Wishing and Hoping

Its renewal time for a couple of our WBE certifications and we’re hearing from customer Supplier Diversity departments all over the country.  Well, not exactly their Supplier Diversity people.  Rather, their online registration systems are reaching out to tell us our certification is expiring and we might be dropped from their database if we don’t immediately upload a new copy.  For some of these potential customers, it is the only interactive contact we have … the required record in their supplier database.  We’ve had lots of experience with unreturned phone calls, unanswered emails, and when we’re lucky enough to corner a real person at one of the multitude of supplier diversity conferences we re-learn how much Supplier Diversity relies on these registration systems to track, vet and work with its diverse supplier base.

I wish we could get the kind of transparency we practice with our suppliers.  We always go to our supplier database when we’re going to make a purchase.  And, if none of our suppliers handle that product or service, we use our connections in the small, veteran and MWBE supplier community to practice what we preach.

I often wonder how many MWBE suppliers are listed in these random corporate and government databases.  And, how does Supplier Diversity actually use these registration systems?  I think many of us — the suppliers — would hope to know answers to a few basic questions:

  • Is this company’s Supplier Diversity database used to share opportunities with potential new vendors on a regular basis?  If not, how is it used to connect with us?
  • Beyond registering in this Supplier Diversity database, how can we proactively engage with your organization to develop a potential relationship?
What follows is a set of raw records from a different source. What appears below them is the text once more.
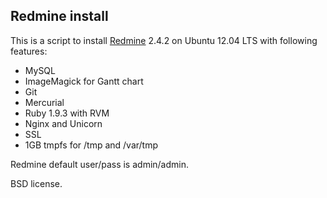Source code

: ## Redmine install

This is a script to install [Redmine] 2.4.2 on Ubuntu 12.04 LTS with following features:
- MySQL
- ImageMagick for Gantt chart
- Git
- Mercurial
- Ruby 1.9.3 with RVM
- Nginx and Unicorn
- SSL
- 1GB tmpfs for /tmp and /var/tmp

Redmine default user/pass is admin/admin.

BSD license.

[Redmine]: http://www.redmine.org/
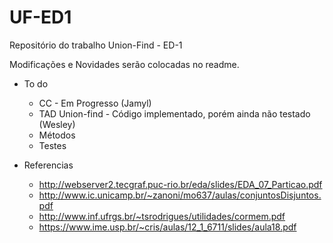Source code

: # UF-ED1
Repositório do trabalho Union-Find - ED-1

Modificações e Novidades serão colocadas no readme.
* To do 
	- CC - Em Progresso (Jamyl)
	- TAD Union-find - Código implementado, porém ainda não testado (Wesley)
	- Métodos
	- Testes

* Referencias
	- http://webserver2.tecgraf.puc-rio.br/eda/slides/EDA_07_Particao.pdf
	- http://www.ic.unicamp.br/~zanoni/mo637/aulas/conjuntosDisjuntos.pdf
	- http://www.inf.ufrgs.br/~tsrodrigues/utilidades/cormem.pdf
	- https://www.ime.usp.br/~cris/aulas/12_1_6711/slides/aula18.pdf
	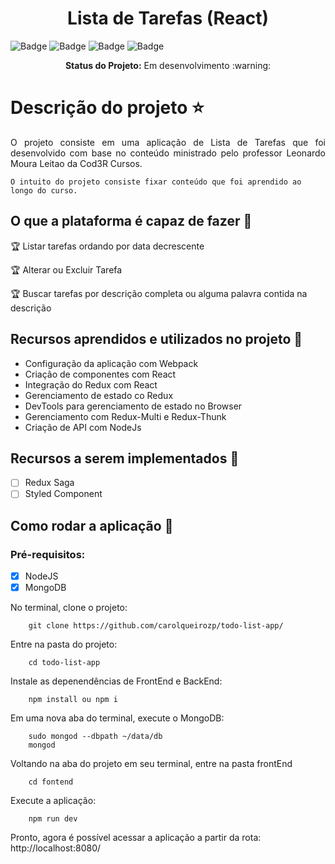<h1 align="center"> Lista de Tarefas (React) </h1>

![Badge](https://img.shields.io/github/issues/carolqueirozp/todo-list-app?style=for-the-badge)
![Badge](https://img.shields.io/github/forks/carolqueirozp/todo-list-app?style=for-the-badge)
![Badge](https://img.shields.io/github/stars/carolqueirozp/todo-list-app?style=for-the-badge)
![Badge](https://img.shields.io/github/last-commit/carolqueirozp/todo-list-app?style=for-the-badge)


<p align="center">
    <b>Status do Projeto:</b> Em desenvolvimento :warning:
</p>

# Descrição do projeto :star:

<p align="justify">O projeto consiste em uma aplicação de Lista de Tarefas que foi desenvolvido com base no conteúdo ministrado pelo professor Leonardo Moura Leitao da Cod3R Cursos.</p>

    O intuito do projeto consiste fixar conteúdo que foi aprendido ao longo do curso.
    
## O que a plataforma é capaz de fazer :checkered_flag:

:trophy: Listar tarefas ordando por data decrescente 

:trophy: Alterar ou Excluir Tarefa

:trophy: Buscar tarefas por descrição completa ou alguma palavra contida na descrição


## Recursos aprendidos e utilizados no projeto :dart:

<p>
    <ul type="squad">
        <li>Configuração da aplicação com Webpack</li>
        <li>Criação de componentes com React</li>
        <li>Integração do Redux com React</li>
        <li>Gerenciamento de estado co Redux</li>
        <li>DevTools para gerenciamento de estado no Browser</li>
        <li>Gerenciamento com Redux-Multi e Redux-Thunk</li>
        <li>Criação de API com NodeJs</li>
    </ul>
</p>

## Recursos a serem implementados :construction:

- [ ] Redux Saga
- [ ] Styled Component

## Como rodar a aplicação :rocket:

### Pré-requisitos:
- [X] NodeJS
- [X] MongoDB

No terminal, clone o projeto:

        git clone https://github.com/carolqueirozp/todo-list-app/
        
Entre na pasta do projeto:

        cd todo-list-app

Instale as depenendências de FrontEnd e BackEnd:
        
        npm install ou npm i

Em uma nova aba do terminal, execute o MongoDB:
        
        sudo mongod --dbpath ~/data/db
        mongod

Voltando na aba do projeto em seu terminal, entre na pasta frontEnd

        cd fontend
        
Execute a aplicação:
        
        npm run dev

Pronto, agora é possível acessar a aplicação a partir da rota: http://localhost:8080/


   
 
        

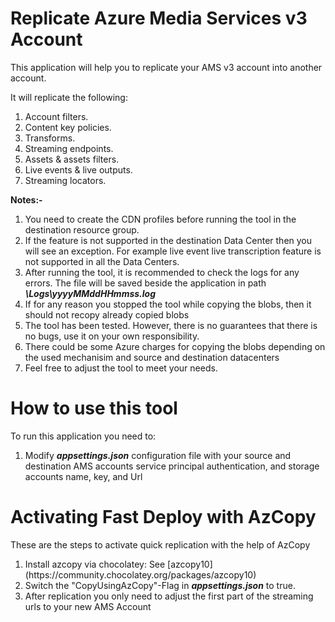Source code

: # Replicate Azure Media Services v3 Account

This application will help you to replicate your AMS v3 account into another account.

It will replicate the following:
<ol>
  <li>Account filters.</li>
  <li>Content key policies.</li>
  <li>Transforms.</li>
  <li>Streaming endpoints.</li>
  <li>Assets & assets filters.</li>
  <li>Live events & live outputs.</li>
  <li>Streaming locators.</li>
</ol>

<b>Notes:-</b>
<ol>
  <li>You need to create the CDN profiles before running the tool in the destination resource group.</li>
  <li>If the feature is not supported in the destination Data Center then you will see an exception. For example live event live transcription feature is not supported in all the Data Centers.</li>
  <li>After running the tool, it is recommended to check the logs for any errors. The file will be saved beside the application in path <b><i>\Logs\yyyyMMddHHmmss.log</i></b></li>
  <li>If for any reason you stopped the tool while copying the blobs, then it should not recopy already copied blobs</li>
  <li>The tool has been tested. However, there is no guarantees that there is no bugs, use it on your own responsibility.</li>
  <li>There could be some Azure charges for copying the blobs depending on the used mechanisim and source and destination datacenters</li>
  <li>Feel free to adjust the tool to meet your needs.</li>
</ol>


# How to use this tool

To run this application you need to:
<ol>
  <li>Modify <b><i>appsettings.json</b></i> configuration file with your source and destination AMS accounts service principal authentication, and storage accounts name, key, and Url </li>
</ol>

# Activating Fast Deploy with AzCopy

These are the steps to activate quick replication with the help of AzCopy
<ol>
  <li>Install azcopy via chocolatey: See [azcopy10](https://community.chocolatey.org/packages/azcopy10)</li>
  <li>Switch the "CopyUsingAzCopy"-Flag in <b><i>appsettings.json</b></i> to true.</li>
  <li>After replication you only need to adjust the first part of the streaming urls to your new AMS Account</li>
</ol>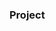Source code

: ### Project




































































































































































         









        





 































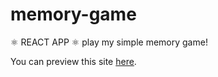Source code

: # memory-game
⚛️ REACT APP ⚛️ 
play my simple memory game!

You can preview this site [here](https://memory-game-emilien-wittchen.netlify.app/).
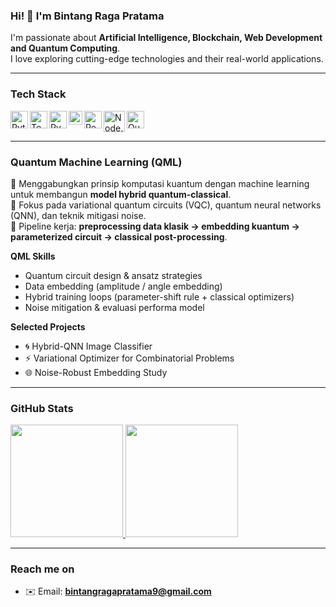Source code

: ### Hi! 👋 I'm Bintang Raga Pratama  

I'm passionate about **Artificial Intelligence, Blockchain, Web Development and Quantum Computing**.  
I love exploring cutting-edge technologies and their real-world applications.  

---

### **Tech Stack**

<!-- AI / ML -->
<a href="#"><img align="left" alt="Python" title="Python" width="28px" src="https://upload.wikimedia.org/wikipedia/commons/c/c3/Python-logo-notext.svg" /></a>
<a href="https://www.tensorflow.org/"><img align="left" alt="TensorFlow" title="TensorFlow" width="28px" src="https://upload.wikimedia.org/wikipedia/commons/2/2d/Tensorflow_logo.svg" /></a>
<a href="https://pytorch.org/"><img align="left" alt="PyTorch" title="PyTorch" width="28px" src="https://upload.wikimedia.org/wikipedia/commons/9/96/PyTorch_logo_icon.svg" /></a>

<!-- Blockchain -->
<a href="https://ethereum.org/en/developers/"><img align="left" alt="Ethereum" title="Ethereum" width="22px" src="https://upload.wikimedia.org/wikipedia/commons/0/05/Ethereum_logo_2014.svg" /></a>

<!-- Web Development -->
<a href="https://react.dev/"><img align="left" alt="React" title="React" width="28px" src="https://upload.wikimedia.org/wikipedia/commons/a/a7/React-icon.svg" /></a>
<a href="https://nodejs.org/"><img align="left" alt="Node.js" title="Node.js" width="34px" src="https://upload.wikimedia.org/wikipedia/commons/d/d9/Node.js_logo.svg" /></a>

<!-- Quantum Computing -->
<a href="#"><img align="left" alt="Quantum Computing" title="Quantum Computing (Qiskit)" width="28px" src="https://upload.wikimedia.org/wikipedia/commons/4/4e/Qiskit-Logo.svg" /></a>

<br><br>

---

### **Quantum Machine Learning (QML)**  

🔹 Menggabungkan prinsip komputasi kuantum dengan machine learning untuk membangun **model hybrid quantum-classical**.  
🔹 Fokus pada variational quantum circuits (VQC), quantum neural networks (QNN), dan teknik mitigasi noise.  
🔹 Pipeline kerja: **preprocessing data klasik → embedding kuantum → parameterized circuit → classical post-processing**.  

**QML Skills**  
- Quantum circuit design & ansatz strategies  
- Data embedding (amplitude / angle embedding)  
- Hybrid training loops (parameter-shift rule + classical optimizers)  
- Noise mitigation & evaluasi performa model  

**Selected Projects**  
- 🌀 Hybrid-QNN Image Classifier  
- ⚡ Variational Optimizer for Combinatorial Problems  
- 🌐 Noise-Robust Embedding Study  

---

### **GitHub Stats**

<p align="left">
<a href="https://github.com/SuryakandaRagaWistara">
  <img height="180em" src="https://github-readme-stats-eight-theta.vercel.app/api?username=SuryakandaRagaWistara&show_icons=true&theme=algolia&include_all_commits=true&count_private=true"/>
  <img height="180em" src="https://github-readme-stats-eight-theta.vercel.app/api/top-langs/?username=SuryakandaRagaWistara&layout=compact&langs_count=8&theme=algolia"/>
</a>
</p>

---

### **Reach me on**
- ✉️ Email: **bintangragapratama9@gmail.com**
What is the process to identify buyers of our goods and services in your company? Who can we call? Who can we meet with?
  • Does your company buy our goods or services directly from diverse suppliers or are we expected to subcontract through a prime vendor? If the answer is a prime, who is the prime and can you suggest who we contact there?

So much for hopes, I have some blue sky wishes, too.  In a perfect world we could be direct in our communications.  It would benefit the potential customer as well as the supplier to expend its resources in the most productive and efficient manner, right? I wish:

  • They could tell us if there was a real opportunity for us to do business with them in the future.
  • If the potential for those opportunities actually exist, could they please give us a contact who will actually answer emails or return phone calls? We’re happy to fill out all the supplier diversity forms and database requests and keep them current, but some real feedback would be most appreciated!

I think all we diverse suppliers really want is an opportunity to bid competitively to provide our goods or services. And five minutes every three, six or twelve months with a real buyer is priceless to us in learning how to best support your organization.

1 thought on “Wishing and Hoping”

  1. It is sad, but true. In the digital age, a database record seems to be as good a contact as a real person. Too often in my experience I’ve learned these databases are not monitored or (really) used — or maybe it just feels that way? One can never truly be certain without the direct, human interaction. The author is correct — all we want is an opportunity to put together a competitive bid for their business. As much as I hate to admit it, I’ve found Supplier Diversity portals to be more of a black hole than a useful resource pool or tool. Hopefully the GetDiversityCertified team can help to change this in the future.